I've read and written poetry intermittently for over forty years. Had a staged reading of a play on Off Off Broadway. Been published in a few places, both print and online. I was just thinking that maybe I'm spending too much time on the computer, and then I started this blog. I'm nothing if not inconsistent.

Wednesday, May 31, 2006

The new Tilt is up

Rachel Mallino did a great job with the layout of the new Tilt, and the guy who reviewed the books didn't totally suck.

Tuesday, May 30, 2006

Dueling Poets

I have mixed feelings about QuickMuse as reported in Dinitia Smith's article
On Your Marks, Get Set, Poeticize: Dueling Poets on the Web in the NYT. Two poets were given fifteen minutes to write poems based on a statement by Elisabeth Bishop on the writing of poetry. First, such a prompt invites poetry about poetry, which Paul Muldoon did in an Animal Planet kind of way. Thylias Moss wanted us to know she had a headache and problems finding her favorite shows on cable TV. Ok, whatever.

I have mixed feelings for several reasons. First, I personally don't like to write to a prompt. I want to be inspired, but I don't wait around to be inspired: I read, I discuss, I think. I try to cultivate my mind for maximum inspirational receptivity. But my brain's not a Wal-Mart for poetic ideas.

The other thing I'm not comfortable with is the competitory nature of having two poets square off against each other. Yes, I know that competition exists even in the world of poetry, but such focused jousting doesn't appeal to my nature.

I disagree with Robert Pinsky: "You may not write your best, Pinsky said, "but you should be able to write something that is memorable." I don't have a problem with a poem being written quickly, but fifteen minutes seems a bit short to generate something truly memorable.

On the other side of the spectrum, Gary Snyder, whose poetry I wish didn't bore me as much as it does: "Being spontaneous doesn't interest me nearly as much as getting 'it' right — 'it' being the poem," he said. "I write slowly, come to conclusions slowly, and for better or worse I am just a slow poet." I'd say, perhaps for worse in Gary's case.

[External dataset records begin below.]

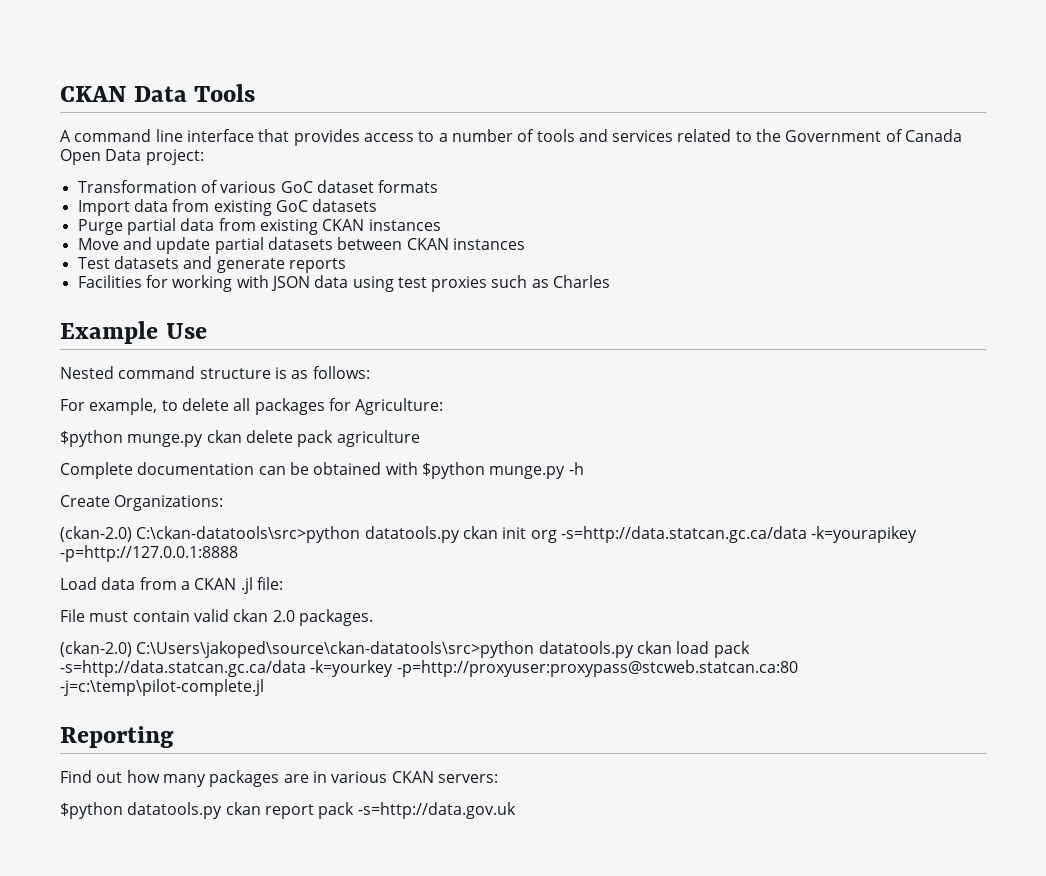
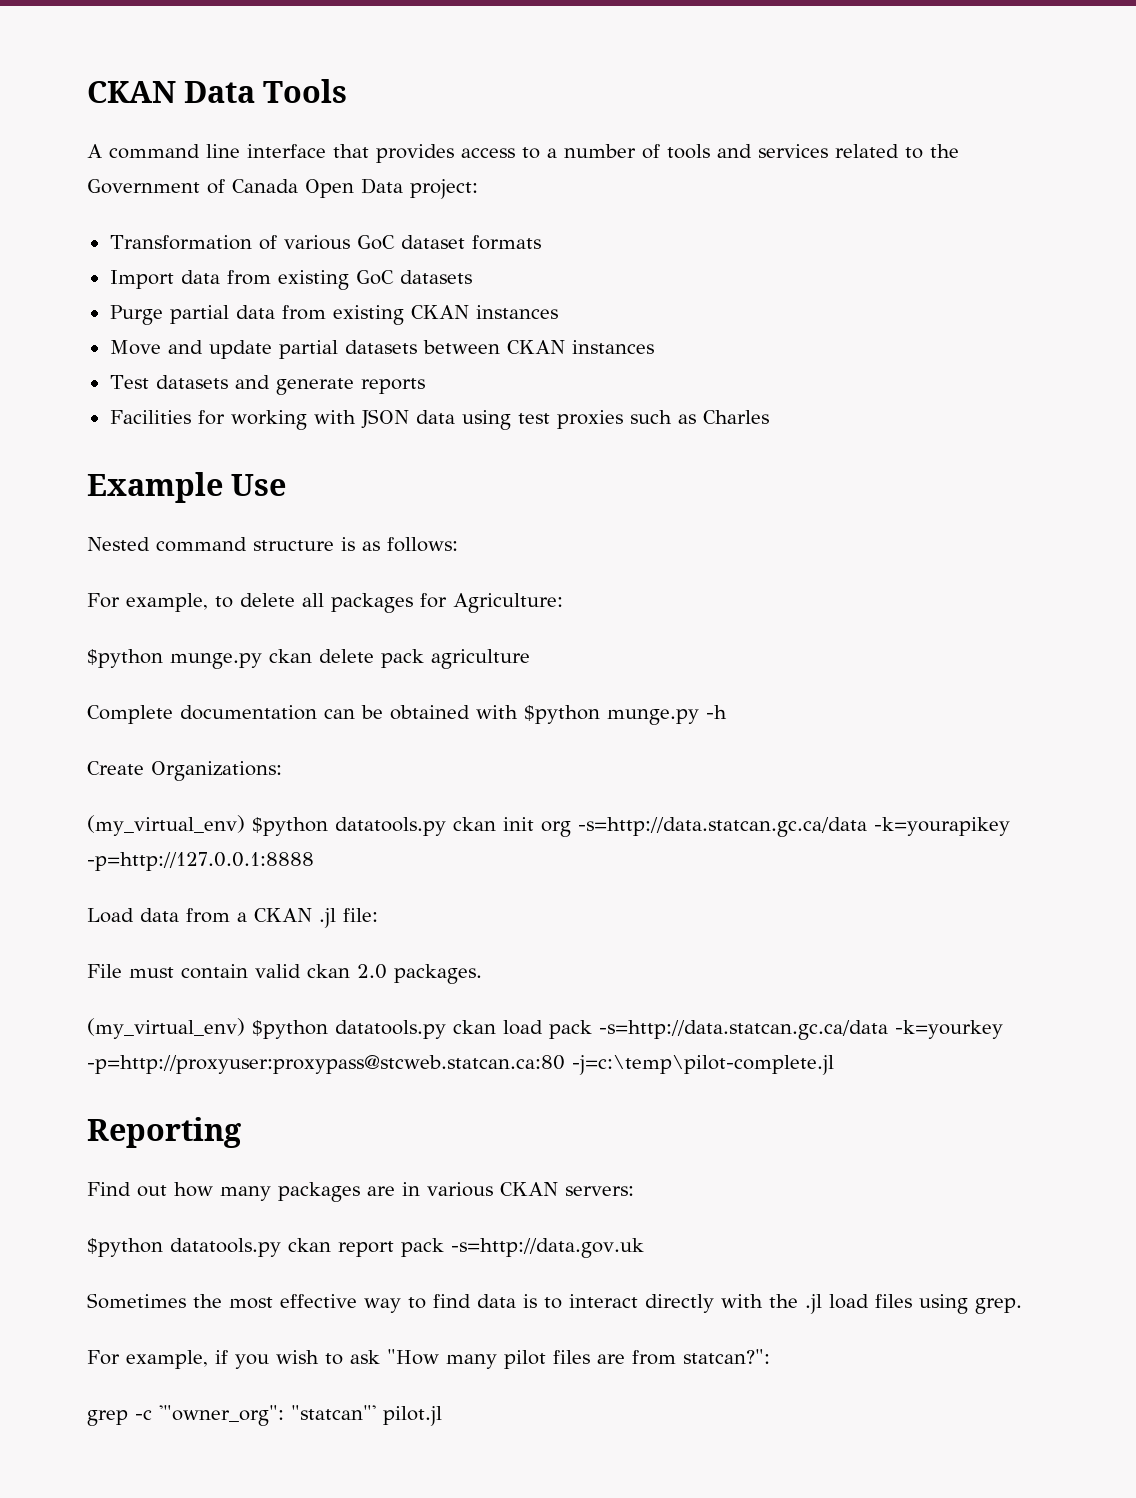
[60,526,361,543] (ckan-2.0) C:\ckan-datatools\src>python -> [87,815,328,836] (my_virtual_env) $python
[60,641,535,658] (ckan-2.0) C:\Users\jakoped\source\ckan-datatools\src>python -> [87,1018,328,1039] (my_virtual_env) $python
(516, 810) none -> [87,1293,1022,1314] [87,1349,770,1369] [87,1405,442,1426] // Sometimes the most effective way to find data is to interact directly with the .jl load files using grep. // For example, if you wish to ask "How many pilot files are from statcan?": // grep -c '"owner_org": "statcan"' pilot.jl

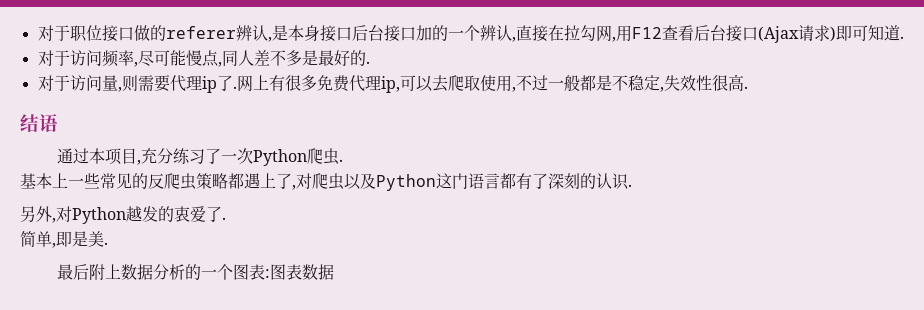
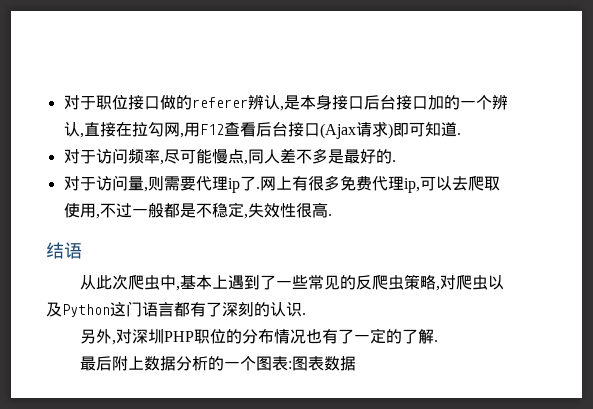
[57,148,344,166] [20,173,68,189] 通过本项目,充分练习了一次Python爬虫. // 基本上 -> [79,274,276,291] 从此次爬虫中,基本上遇到了
[228,173,292,189] 都遇上了 -> (436, 282) none
[72,206,226,224] [20,231,104,248] Python越发的衷爱了. // 简单,即是美 -> [131,328,434,344] 深圳PHP职位的分布情况也有了一定的了解

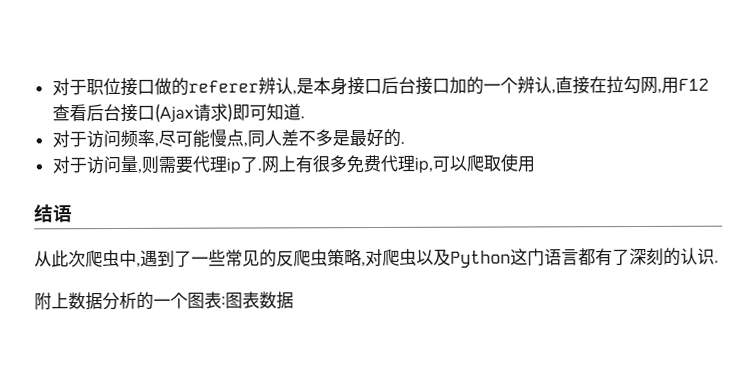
[451,176,468,191] 去 -> (467, 163) none
[95,202,332,219] ,不过一般都是不稳定,失效性很高. -> (535, 164) none
[179,275,228,290] 基本上 -> (141, 265) none
[79,328,438,345] [79,356,112,371] 另外,对深圳PHP职位的分布情况也有了一定的了解. // 最后 -> (719, 261) none

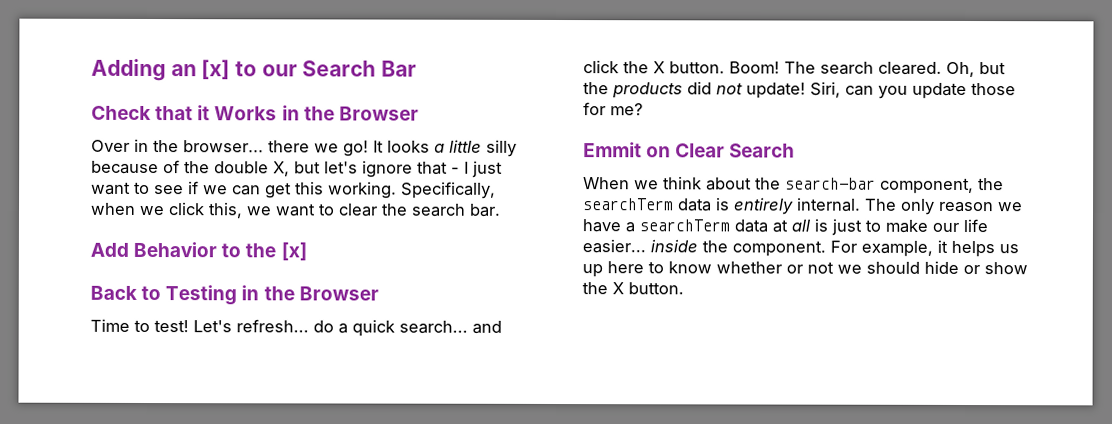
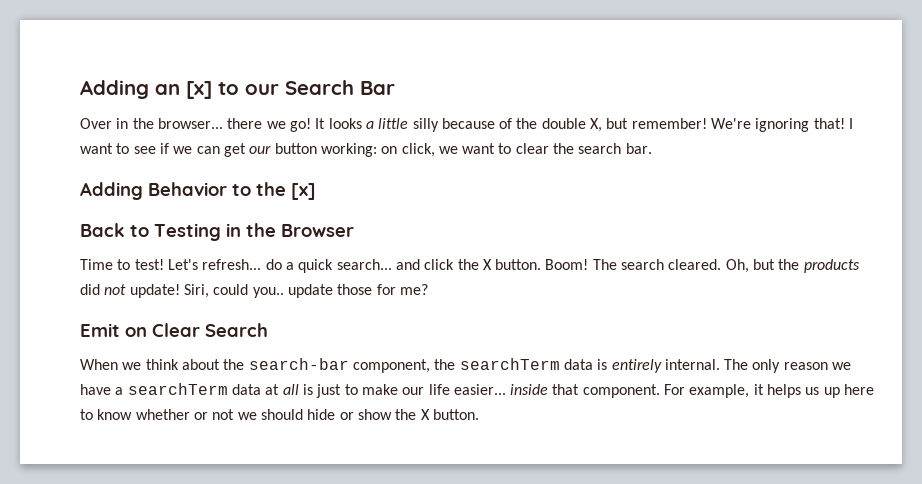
[91,105,419,121] // Check that it Works in the Browser -> (395, 88) none
[324,160,503,178] let's ignore that - I just -> [631,118,854,132] remember! We're ignoring that! I
[295,181,496,199] [90,202,243,219] this working. Specifically, when we click this, -> [249,143,435,157] our button working: on click,
[90,242,129,257] Add -> [80,182,143,200] Adding
[845,85,908,99] can you -> [213,284,284,298] could you..
[583,142,642,158] Emmit -> [80,323,120,337] Emit
[702,240,728,253] the -> [552,384,580,395] that

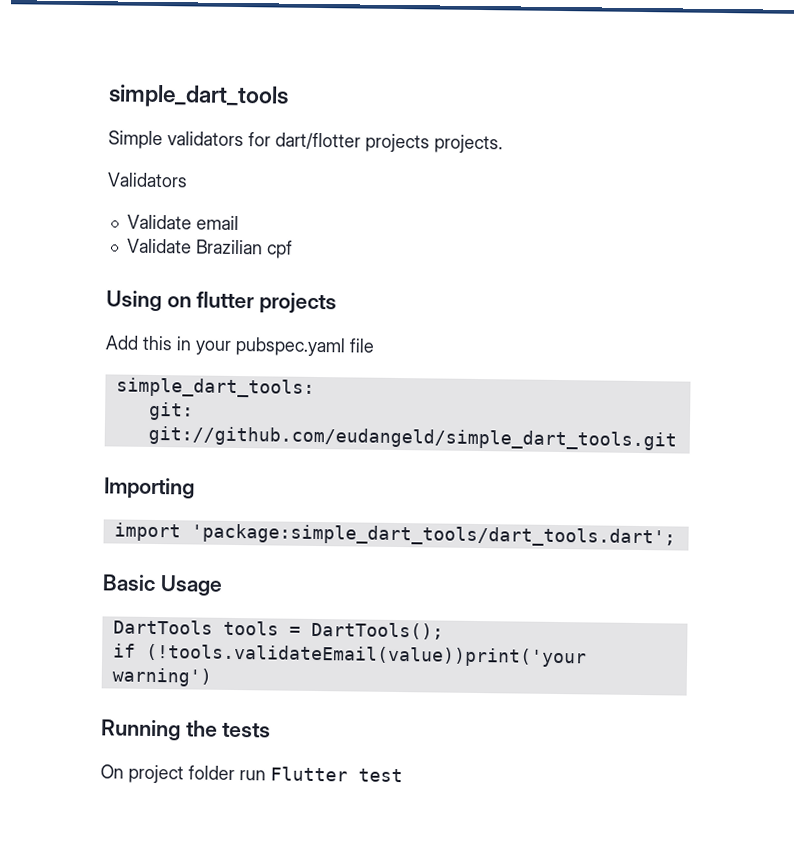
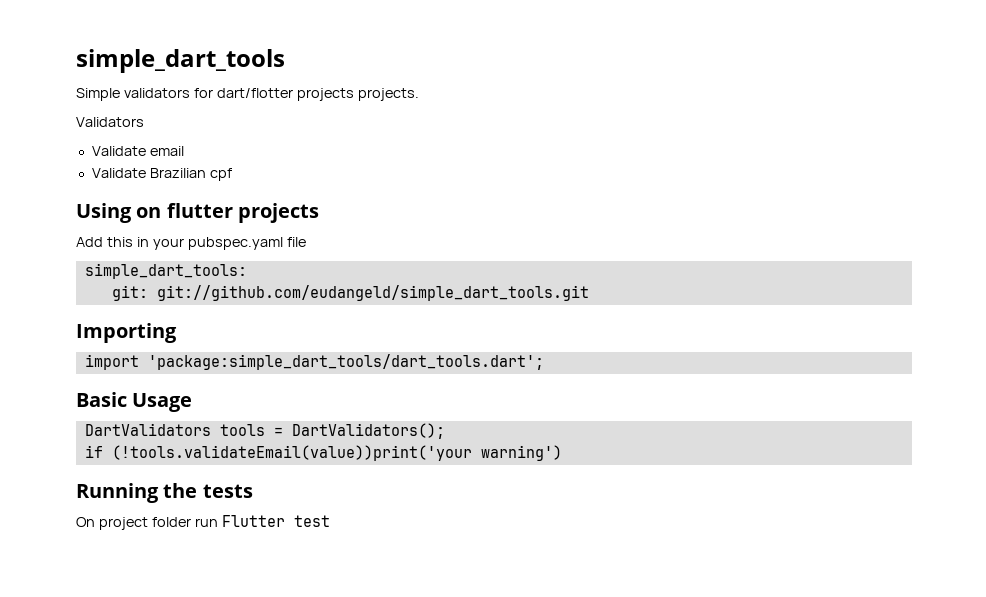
[112,619,213,635] DartTools -> [84,423,211,436] DartValidators
[310,621,444,640] DartTools(); -> [291,423,445,439] DartValidators();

One of the features of the site is to have the poem's typing being replayed in actual time. And I thought dressage was boring!

Well, it's another one of those ideas that sounds somewhat intriguing in concept but fails to compel me in its execution.

Monday, May 15, 2006

Gone is a Member of the Community



Stanley Kunitz died yesterday, and so the deathwatch over the hundred-year-old poet can now come to an end. I have a couple books by Kunitz: one of selected poems; and the other translations of Akhmatova. I've enjoyed both, though a single poem doesn't jump out in my memory. Like William Stafford and Robert Lowell, he was a conscientious objector during WWII. Unlike them, he was the target of Anti-Semitism.

He seems to have lived more for poetry than by poetry, refusing tenure at the schools in which he taught; refused because he wanted to be a poet who taught instead of a professor who wrote poetry.

Kunitz said: "I think all artists, and especially poets, are forever in search of a community. It’s a solitary act, and you need a community of like-minded souls to survive and to flourish. So the search for a community is really a lifetime engagement."